In the article ["Triangulating Planar Graphs While Minimizing the Maximum Degree"] by Kant and Bodlaender [1], Section 4 briefly mentions the extraction of elementary cycles (no repeating edges) from what I assume is an undirected graph $H$. It has the following to say:
$H$ is planar and bipartite.
...using a simple modification of Euler's technique to find an Eulerian cycle in a graph, we can extract the elementary cycles $C_\mathrm{elem}$ from $H$.
Thus $H - C_\mathrm{elem}$ consists of paths $P$ with disjoint begin- and endpoints.
In the proof section it mentions that extracting elementary cycles and disjoint paths can be executed in linear time, allowing the triangulation algorithm as a whole to do the same.
From what I understand, there are no algorithms that compute the simple cycles of an undirected graph in linear time, raising the following questions:
- Which algorithm does "Euler's technique to find an Eulerian cycle" refer to? There seem to be several algorithms with varying performance.

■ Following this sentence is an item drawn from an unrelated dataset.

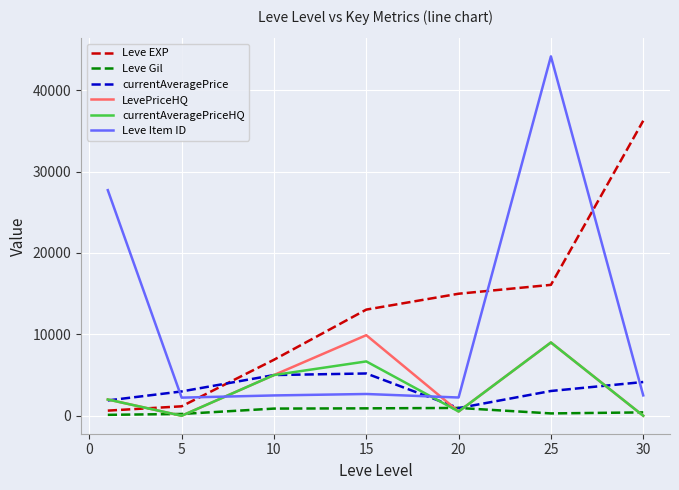

How many times do currentAveragePriceHQ and Leve EXP cross each other?

1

- What is the "simple modification" in question? The paper doesn't say, and I haven't been able to find anything on the net.
[1] G. Kant and H. Bodlaender, "Triangulating Planar Graphs While Minimizing the Maximum Degree". Information and Computation, 135:1(1–14), 1997. (Science Direct)
Asked By : Aeris130
Answered By : hengxin
Which algorithm does "Eulers technique to find an Eulerian cycle" refer to?
It probably refers to the Hierholzer algorithm (wiki) which takes linear time.
The algorithm below is from the wiki article.
Choose any starting vertex $v$, and follow a trail of edges from that vertex until returning to $v$.
It is not possible to get stuck at any vertex other than $v$, because the even degree of all vertices ensures that, when the trail enters another vertex $w$ there must be an unused edge leaving $w$.
The tour formed in this way is a closed tour, but may not cover all the vertices and edges of the initial graph.As long as there exists a vertex $u$ that belongs to the current tour but that has adjacent edges not part of the tour, start another trail from $u$, following unused edges until returning to $u$, and join the tour formed in this way to the previous tour.
What is the "simple modification" in question?
Hierholzer algorithm aims to apply to Eulerian graphs which are (and should be) graphs with every vertex of even degree. In your problem, $H$ is not necessarily an Eulerian graph.
So it needs modifications: In step 1, the closed tour from $v$ to $v$ may not exist at all; and in step 2, you may not be able to start another trail from $u$, or you may not be able to return to $u$.
Thus $H−C_{elem}$ consists of paths $P$ with disjoint begin- and endpoints.
This can be seen from Figure 7(b) in the paper.